Alga menetap wajah Citra lekat-lekat, ia memang tak tega. Tapi ia sudah berjanji pada Tari, gadis itu kini yang menjadi pemilik jiwa dan raganya.


Alga menarik napas dalam-dalam, dan mengeluarkannya secara kasar.


"Citra, apa pun akan aku lakukan demi menyelamatkanmu dari orang-orang yang berniat jahat padamu, termasuk melindungimu dari Papamu sendiri." Alga menjeda ucapannya sebentar.


Lalu ia turun dari kursi, kini posisinya ia berdiri menggunakan lututnya. Mensejajari tubuh Citra yang terduduk di kursi.


Citra yang bingung dengan perlakuan Alga, ia hanya bisa mencernanya dalam hati. Ia tak berani mengucapkan apa yang ada dalam hatinya. Ia menunggu percakapan Alga selanjutnya.


Alga meraih tangan Citra dan menggenggamnya. Tak mudah baginya melakukan ini, menyakiti orang yang pernah ada dalam hidupnya selama empat tahun tentu membuatnya merasa bersalah. Apa lagi, Citra-lah wanita yang pertama ia cintai. Cinta pertama sekaligus pacar pertamanya.


Tapi ada yang lebih berarti dalam hidupnya sekarang. Ia tak bisa melepas Tari yang kini sudah sah menjadi istrinya.


"Maafkan aku, Citra."


"Maaf untuk apa? Selama ini kamu baik padaku juga pada Mama. Kamu selalu membantuku setiap kali aku susah. Kamu tidak pernah melakukan kesalahan padaku, Alga."


"Aku sudah bersalah padamu, aku sudah membohongimu. Maafkan aku yang tak jujur padamu."


Ketakutan Citra semakin menjadi, apa jangan-jangan dugaannya benar tentang kekasihnya itu.


"Apa ada wanita lain dalam hatimu?" tebak Citra.


"Bukan hanya sekedar wanita, Citra. Ada istri dalam hidupku sekarang." Dengan menyesal Alga mengatakan semuanya, tidak ada yang ingin ia tutupi. Jauh dari Tari membuat hidupnya tak karuan, gadis kecil itu mampu memporakporandakan hatinya.
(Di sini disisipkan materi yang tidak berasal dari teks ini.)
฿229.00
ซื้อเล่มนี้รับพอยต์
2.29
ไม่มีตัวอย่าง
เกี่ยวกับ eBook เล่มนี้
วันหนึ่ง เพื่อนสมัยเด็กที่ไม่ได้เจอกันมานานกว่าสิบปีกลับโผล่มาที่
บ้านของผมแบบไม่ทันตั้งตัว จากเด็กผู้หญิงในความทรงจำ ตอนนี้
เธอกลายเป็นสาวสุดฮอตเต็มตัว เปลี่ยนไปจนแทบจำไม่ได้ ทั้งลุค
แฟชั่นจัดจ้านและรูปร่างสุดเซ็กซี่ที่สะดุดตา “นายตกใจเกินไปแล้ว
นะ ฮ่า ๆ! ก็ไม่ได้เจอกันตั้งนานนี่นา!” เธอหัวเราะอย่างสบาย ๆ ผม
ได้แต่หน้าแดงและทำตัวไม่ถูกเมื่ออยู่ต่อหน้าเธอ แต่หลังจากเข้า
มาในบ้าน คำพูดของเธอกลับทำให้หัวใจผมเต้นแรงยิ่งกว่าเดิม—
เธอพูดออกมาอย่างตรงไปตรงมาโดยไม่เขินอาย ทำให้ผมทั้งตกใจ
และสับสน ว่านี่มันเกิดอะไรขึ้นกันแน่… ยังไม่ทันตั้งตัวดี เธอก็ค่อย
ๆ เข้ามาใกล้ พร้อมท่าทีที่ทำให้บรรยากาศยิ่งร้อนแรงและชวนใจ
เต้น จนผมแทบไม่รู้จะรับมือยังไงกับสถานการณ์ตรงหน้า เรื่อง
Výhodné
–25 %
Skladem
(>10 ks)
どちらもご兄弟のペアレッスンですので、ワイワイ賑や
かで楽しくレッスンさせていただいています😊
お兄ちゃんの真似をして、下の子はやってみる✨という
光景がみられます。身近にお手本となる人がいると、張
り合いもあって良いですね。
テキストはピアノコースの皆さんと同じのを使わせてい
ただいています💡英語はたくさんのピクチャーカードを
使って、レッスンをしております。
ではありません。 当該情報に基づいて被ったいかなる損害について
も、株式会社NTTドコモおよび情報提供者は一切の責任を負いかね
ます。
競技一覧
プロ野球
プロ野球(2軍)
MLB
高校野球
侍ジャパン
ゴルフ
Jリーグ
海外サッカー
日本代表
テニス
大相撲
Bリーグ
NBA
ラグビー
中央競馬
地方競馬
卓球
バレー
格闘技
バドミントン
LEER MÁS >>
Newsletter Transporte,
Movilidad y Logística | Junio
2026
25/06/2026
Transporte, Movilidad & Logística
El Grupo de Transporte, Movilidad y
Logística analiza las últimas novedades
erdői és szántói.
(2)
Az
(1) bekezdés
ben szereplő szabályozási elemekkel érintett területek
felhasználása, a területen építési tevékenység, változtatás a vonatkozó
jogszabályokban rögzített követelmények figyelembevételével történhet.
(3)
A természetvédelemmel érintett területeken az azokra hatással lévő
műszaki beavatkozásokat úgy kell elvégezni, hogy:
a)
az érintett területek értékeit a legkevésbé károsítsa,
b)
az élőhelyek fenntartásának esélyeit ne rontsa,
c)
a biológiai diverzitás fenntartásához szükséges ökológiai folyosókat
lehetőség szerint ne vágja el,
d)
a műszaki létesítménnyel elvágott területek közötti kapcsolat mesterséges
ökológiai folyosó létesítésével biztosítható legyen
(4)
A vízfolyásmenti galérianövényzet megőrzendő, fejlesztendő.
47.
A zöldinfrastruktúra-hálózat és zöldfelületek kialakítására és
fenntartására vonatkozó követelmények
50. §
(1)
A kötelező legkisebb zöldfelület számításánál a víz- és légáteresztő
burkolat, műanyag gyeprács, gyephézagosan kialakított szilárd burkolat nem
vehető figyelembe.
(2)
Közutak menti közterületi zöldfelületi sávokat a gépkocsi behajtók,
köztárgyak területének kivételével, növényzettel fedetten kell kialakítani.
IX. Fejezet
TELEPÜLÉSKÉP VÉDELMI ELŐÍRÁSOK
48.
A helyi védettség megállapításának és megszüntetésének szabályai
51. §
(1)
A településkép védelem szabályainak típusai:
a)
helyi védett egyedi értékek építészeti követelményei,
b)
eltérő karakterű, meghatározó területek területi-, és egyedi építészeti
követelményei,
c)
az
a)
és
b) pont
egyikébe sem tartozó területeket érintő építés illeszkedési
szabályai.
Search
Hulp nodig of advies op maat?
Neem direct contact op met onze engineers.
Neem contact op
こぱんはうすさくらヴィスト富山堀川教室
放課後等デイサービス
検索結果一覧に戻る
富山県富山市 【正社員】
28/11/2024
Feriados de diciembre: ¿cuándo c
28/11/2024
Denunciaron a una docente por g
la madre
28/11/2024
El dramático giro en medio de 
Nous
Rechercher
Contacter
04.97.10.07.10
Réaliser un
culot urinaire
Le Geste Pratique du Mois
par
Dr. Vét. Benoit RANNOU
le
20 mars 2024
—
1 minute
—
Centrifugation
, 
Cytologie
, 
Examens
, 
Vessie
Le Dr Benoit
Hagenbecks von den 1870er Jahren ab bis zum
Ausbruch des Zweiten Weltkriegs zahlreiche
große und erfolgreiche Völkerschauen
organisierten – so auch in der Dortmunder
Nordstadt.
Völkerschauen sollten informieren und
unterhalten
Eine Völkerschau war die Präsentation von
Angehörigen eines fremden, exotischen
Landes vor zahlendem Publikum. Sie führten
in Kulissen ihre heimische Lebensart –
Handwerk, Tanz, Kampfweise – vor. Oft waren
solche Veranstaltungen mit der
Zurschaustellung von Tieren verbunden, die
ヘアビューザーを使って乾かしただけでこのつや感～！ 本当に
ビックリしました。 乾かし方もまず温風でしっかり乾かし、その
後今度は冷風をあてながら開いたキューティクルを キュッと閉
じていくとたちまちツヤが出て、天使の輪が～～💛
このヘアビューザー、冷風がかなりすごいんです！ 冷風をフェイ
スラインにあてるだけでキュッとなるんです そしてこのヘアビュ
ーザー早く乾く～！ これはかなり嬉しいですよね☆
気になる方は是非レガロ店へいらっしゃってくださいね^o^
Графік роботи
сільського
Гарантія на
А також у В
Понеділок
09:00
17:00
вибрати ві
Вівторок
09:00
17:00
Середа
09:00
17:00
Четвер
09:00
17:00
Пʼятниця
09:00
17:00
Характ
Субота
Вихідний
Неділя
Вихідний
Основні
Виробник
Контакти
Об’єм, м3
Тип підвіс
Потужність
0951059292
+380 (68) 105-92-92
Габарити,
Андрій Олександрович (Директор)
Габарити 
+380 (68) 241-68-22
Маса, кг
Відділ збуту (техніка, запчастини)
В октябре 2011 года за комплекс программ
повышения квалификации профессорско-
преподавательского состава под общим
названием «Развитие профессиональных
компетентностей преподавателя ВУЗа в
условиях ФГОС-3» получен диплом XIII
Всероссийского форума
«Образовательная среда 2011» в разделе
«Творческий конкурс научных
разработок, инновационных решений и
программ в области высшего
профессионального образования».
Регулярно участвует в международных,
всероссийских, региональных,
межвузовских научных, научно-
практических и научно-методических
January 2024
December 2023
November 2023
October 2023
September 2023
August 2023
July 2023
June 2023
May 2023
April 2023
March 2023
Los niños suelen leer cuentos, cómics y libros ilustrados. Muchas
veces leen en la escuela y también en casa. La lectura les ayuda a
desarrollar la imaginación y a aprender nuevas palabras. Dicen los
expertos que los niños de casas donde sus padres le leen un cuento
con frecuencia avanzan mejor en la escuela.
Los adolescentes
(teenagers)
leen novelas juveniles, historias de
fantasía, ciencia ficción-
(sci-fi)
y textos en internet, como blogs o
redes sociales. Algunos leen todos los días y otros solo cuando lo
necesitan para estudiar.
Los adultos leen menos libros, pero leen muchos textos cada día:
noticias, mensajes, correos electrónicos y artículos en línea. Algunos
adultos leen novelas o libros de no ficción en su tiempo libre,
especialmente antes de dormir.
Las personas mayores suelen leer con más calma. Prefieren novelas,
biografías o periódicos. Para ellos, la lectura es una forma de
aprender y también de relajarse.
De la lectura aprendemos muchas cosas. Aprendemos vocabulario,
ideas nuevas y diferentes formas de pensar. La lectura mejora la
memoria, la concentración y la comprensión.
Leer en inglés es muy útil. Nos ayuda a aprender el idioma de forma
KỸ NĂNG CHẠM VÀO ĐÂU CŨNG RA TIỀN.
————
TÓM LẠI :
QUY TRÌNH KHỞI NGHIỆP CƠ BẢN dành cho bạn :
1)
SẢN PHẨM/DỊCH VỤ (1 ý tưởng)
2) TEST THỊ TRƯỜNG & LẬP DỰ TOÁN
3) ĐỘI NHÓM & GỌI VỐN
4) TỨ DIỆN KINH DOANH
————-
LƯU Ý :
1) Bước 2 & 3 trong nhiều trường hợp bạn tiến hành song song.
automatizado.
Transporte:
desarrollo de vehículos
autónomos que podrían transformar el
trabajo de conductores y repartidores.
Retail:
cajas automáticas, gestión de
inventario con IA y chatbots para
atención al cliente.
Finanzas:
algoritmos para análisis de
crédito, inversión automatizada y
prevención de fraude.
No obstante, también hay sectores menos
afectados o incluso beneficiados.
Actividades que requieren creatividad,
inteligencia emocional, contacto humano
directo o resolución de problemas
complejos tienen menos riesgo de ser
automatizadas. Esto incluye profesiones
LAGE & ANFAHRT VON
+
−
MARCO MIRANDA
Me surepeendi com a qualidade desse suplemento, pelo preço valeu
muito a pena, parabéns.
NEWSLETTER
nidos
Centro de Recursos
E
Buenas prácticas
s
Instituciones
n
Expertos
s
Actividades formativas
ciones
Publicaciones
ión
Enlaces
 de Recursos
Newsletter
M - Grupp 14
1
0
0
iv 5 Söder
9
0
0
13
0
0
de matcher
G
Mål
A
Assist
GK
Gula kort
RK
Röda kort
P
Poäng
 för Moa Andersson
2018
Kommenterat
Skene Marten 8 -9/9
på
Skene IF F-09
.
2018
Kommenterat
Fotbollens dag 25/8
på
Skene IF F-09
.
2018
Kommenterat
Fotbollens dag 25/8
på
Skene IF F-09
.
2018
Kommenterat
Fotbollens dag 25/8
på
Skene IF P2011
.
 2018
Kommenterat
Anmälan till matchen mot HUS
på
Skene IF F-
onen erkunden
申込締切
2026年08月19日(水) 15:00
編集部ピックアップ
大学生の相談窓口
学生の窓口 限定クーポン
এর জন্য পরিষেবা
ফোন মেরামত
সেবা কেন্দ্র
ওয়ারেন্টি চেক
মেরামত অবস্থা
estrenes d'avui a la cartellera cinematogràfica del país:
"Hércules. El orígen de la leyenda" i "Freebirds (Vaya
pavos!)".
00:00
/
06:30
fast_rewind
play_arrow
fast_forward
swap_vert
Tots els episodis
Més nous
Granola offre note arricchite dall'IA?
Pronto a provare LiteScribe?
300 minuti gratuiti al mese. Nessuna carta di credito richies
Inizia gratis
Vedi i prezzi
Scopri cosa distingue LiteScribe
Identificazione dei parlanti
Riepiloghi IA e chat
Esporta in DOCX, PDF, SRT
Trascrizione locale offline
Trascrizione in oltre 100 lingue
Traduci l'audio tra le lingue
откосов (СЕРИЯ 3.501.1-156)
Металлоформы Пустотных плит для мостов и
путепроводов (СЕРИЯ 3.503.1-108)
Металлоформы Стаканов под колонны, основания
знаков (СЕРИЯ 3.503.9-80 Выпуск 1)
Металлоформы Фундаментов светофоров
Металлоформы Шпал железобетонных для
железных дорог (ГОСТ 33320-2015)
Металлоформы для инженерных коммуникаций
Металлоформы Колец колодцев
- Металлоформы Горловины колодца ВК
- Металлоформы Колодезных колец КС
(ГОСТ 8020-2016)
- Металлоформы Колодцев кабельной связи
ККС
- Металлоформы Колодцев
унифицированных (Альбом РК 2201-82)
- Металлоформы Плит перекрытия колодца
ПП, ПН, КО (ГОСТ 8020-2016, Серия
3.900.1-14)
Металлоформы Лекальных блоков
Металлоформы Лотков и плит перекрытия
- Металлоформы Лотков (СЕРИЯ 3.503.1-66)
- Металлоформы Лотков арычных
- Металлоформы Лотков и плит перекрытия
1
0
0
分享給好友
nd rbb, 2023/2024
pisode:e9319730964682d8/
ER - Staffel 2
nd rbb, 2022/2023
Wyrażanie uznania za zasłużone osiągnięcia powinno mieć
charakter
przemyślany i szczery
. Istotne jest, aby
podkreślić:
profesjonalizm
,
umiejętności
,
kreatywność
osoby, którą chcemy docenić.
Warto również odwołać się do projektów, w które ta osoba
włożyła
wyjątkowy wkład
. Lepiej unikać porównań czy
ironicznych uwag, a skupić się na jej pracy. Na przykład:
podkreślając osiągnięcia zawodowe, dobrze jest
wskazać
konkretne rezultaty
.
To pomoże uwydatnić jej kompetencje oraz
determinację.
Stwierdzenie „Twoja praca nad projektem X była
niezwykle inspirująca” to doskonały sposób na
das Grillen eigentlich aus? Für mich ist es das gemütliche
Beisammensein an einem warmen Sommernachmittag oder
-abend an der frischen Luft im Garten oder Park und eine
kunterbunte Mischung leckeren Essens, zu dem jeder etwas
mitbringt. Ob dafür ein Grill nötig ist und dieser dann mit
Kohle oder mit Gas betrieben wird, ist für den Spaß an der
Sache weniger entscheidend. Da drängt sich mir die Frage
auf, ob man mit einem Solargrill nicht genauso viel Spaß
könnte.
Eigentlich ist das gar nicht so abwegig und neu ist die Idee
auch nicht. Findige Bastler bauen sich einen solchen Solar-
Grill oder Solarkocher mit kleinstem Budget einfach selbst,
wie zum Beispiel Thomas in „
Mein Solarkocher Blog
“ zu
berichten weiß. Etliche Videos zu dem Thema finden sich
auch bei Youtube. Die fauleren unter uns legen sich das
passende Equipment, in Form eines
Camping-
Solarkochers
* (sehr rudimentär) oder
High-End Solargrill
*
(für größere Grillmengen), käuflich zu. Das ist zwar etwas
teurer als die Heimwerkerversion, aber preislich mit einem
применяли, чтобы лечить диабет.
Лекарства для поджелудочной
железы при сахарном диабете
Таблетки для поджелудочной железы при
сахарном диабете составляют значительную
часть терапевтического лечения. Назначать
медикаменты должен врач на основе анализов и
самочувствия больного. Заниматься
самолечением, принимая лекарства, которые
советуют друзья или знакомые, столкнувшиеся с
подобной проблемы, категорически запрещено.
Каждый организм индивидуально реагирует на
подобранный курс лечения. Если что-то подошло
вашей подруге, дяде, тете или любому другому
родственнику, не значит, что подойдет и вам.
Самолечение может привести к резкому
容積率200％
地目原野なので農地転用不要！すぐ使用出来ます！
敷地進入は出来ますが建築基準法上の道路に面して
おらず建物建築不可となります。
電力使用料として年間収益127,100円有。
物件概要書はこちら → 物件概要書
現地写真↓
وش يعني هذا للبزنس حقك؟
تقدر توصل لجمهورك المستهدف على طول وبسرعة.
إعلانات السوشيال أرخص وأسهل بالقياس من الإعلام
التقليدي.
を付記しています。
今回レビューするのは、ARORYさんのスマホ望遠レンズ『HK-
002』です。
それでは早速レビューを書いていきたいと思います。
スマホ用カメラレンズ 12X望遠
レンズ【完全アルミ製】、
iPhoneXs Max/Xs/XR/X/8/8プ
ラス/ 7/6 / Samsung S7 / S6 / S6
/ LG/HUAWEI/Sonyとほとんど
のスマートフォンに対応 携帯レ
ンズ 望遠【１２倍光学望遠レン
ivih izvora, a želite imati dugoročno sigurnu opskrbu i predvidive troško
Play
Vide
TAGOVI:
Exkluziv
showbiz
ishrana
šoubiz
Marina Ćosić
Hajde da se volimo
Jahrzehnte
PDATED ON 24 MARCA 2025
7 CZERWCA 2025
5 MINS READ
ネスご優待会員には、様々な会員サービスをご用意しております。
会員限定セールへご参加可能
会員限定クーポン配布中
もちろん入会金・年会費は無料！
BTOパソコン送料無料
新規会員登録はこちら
"Apa, is-istri. Sejak kapan punya istri?" tanya Citra tak percaya. "Kamu jangan becanda, Alga." Tak percaya tapi wanita itu mulai menjatuhkan air matanya.


"Aku gak becanda, Citra. Aku menemui untuk ini, aku sudah menikah bulan lalu."


"Apa anak kecil itu istrimu?" tanya Citra soal Tari.


"Iya, dia istriku. Awalnya aku dan dia memang terpaksa, tapi, lambat laun perasaan ini tumbuh. Aku tidak ingin membuatmu kecewa lebih lama lagi, tolong, maafkan aku." Wajah Alga tersungkur di pangkuan Citra.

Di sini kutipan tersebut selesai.